President Rodrigo Duterte will impose a requirement on U.S. nationals to get visas should any Philippine officials involved in the incarceration of Senator Leila de Lima be denied entry to the U.S., as sought by U.S. senators Richard Durbin and Patrick Leahy.
Duterte's move comes after U.S. Congress approved a 2020 budget that contained a provision introduced by the senators against anyone involved in holding de Lima, who was charged with drug offenses in early 2017 after she led an investigation into the mass killings during Duterte's notorious anti-drugs crackdown.
"We will not sit idly if they continue to interfere with our processes as a sovereign state," Philippine presidential spokesman Salvador Panelo told a regular news conference.
The Philippines grants visa-free entry for up to 30 days to Americans, 792,000 of whom visited in the first nine months of 2019, nearly 13% of foreign arrivals, government data showed.
The U.S. Embassy in Manila did not immediately respond to a request for comment.
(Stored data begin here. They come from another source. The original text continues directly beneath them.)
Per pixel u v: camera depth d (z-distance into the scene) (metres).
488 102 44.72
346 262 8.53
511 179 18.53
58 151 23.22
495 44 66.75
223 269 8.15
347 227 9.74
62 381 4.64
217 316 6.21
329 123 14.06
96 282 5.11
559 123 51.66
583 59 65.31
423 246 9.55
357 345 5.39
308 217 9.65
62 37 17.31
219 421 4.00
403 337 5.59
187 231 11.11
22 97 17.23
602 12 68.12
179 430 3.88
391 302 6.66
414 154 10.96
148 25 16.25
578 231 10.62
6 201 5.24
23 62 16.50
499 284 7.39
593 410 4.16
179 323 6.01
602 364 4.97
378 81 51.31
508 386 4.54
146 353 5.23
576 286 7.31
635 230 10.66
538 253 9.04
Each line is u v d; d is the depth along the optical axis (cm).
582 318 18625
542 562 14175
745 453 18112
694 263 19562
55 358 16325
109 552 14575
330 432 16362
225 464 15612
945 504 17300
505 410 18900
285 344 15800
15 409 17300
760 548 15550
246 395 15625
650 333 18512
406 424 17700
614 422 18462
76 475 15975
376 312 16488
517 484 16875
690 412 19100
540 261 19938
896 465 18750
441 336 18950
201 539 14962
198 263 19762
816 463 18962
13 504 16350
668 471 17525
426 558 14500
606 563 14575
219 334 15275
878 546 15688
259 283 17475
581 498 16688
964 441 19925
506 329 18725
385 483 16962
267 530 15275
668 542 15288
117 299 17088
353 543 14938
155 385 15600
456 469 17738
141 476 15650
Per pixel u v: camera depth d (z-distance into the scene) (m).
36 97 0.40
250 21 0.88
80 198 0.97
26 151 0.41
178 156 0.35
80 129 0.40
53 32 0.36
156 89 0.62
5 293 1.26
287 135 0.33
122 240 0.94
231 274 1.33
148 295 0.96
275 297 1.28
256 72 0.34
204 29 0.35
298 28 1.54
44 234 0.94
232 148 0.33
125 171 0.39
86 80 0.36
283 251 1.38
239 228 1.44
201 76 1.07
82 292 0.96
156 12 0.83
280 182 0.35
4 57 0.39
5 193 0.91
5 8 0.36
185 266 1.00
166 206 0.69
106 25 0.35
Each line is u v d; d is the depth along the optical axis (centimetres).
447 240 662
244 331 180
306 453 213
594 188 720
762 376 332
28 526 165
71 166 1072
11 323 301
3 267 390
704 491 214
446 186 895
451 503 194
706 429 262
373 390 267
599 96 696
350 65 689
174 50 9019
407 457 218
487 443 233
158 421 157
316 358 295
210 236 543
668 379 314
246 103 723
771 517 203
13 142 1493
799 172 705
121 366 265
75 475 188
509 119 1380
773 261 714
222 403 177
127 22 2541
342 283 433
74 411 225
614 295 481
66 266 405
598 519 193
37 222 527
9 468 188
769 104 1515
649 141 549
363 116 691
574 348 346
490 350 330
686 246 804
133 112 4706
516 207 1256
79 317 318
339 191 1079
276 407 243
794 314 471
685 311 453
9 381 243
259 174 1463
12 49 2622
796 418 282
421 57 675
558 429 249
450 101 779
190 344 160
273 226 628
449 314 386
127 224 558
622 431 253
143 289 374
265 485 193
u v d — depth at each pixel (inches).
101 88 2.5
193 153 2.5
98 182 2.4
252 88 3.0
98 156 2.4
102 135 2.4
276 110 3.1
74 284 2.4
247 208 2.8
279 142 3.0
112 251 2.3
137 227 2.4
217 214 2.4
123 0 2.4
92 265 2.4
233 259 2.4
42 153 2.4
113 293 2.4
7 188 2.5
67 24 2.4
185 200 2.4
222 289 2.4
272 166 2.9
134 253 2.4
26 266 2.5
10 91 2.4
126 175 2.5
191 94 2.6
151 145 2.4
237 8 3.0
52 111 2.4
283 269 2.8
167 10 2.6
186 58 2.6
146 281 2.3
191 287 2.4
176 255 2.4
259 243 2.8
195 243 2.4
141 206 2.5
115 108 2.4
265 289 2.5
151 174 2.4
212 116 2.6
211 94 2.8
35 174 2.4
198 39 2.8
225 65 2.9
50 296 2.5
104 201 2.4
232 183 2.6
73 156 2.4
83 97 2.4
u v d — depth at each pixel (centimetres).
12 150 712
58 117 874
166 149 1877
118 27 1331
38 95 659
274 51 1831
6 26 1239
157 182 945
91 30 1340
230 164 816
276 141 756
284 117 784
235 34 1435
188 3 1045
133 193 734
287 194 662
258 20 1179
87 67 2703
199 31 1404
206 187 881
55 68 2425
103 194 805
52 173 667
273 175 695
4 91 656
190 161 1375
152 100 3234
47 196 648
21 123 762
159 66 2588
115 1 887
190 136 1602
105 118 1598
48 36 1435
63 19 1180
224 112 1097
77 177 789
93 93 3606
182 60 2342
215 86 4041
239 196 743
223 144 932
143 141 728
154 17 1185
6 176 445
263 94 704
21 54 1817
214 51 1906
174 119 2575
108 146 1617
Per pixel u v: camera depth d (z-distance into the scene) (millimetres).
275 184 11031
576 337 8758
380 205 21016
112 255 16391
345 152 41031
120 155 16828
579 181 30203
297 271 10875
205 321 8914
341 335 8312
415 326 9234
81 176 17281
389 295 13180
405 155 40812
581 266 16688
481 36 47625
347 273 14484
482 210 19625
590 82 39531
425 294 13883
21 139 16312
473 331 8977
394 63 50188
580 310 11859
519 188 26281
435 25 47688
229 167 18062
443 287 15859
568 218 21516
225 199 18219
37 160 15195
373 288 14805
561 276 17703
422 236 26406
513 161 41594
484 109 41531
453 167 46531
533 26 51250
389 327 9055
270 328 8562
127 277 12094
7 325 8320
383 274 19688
Panelo said travel restrictions over de Lima's detention were nonsense because she was not wrongfully imprisoned but detained pending trial for crimes.
"The case of Senator de Lima is not one of persecution but of prosecution," he said.
Duterte makes no secret of his disdain for the United States and what he considers its hypocrisy and interference, though he admits that most Filipinos and his military have high regard for their country's former colonial ruler.
The United States is the Philippines' biggest defense ally and its main source of Western influence. Millions of Filipinos have relatives who are U.S. citizens.
De Lima, a justice minister in a former administration, Wednesday, expressed what she described as overwhelming gratitude to the U.S. Congress for its help.
She has won numerous awards from human rights groups, who consider her a prisoner of conscience.
She has constantly spoken out against Duterte and has been calling for an international investigation into his war on drugs, in which thousands of people have been killed.
Police say those killed were drug dealers who resisted arrest, but activists believe many of the killings were murders.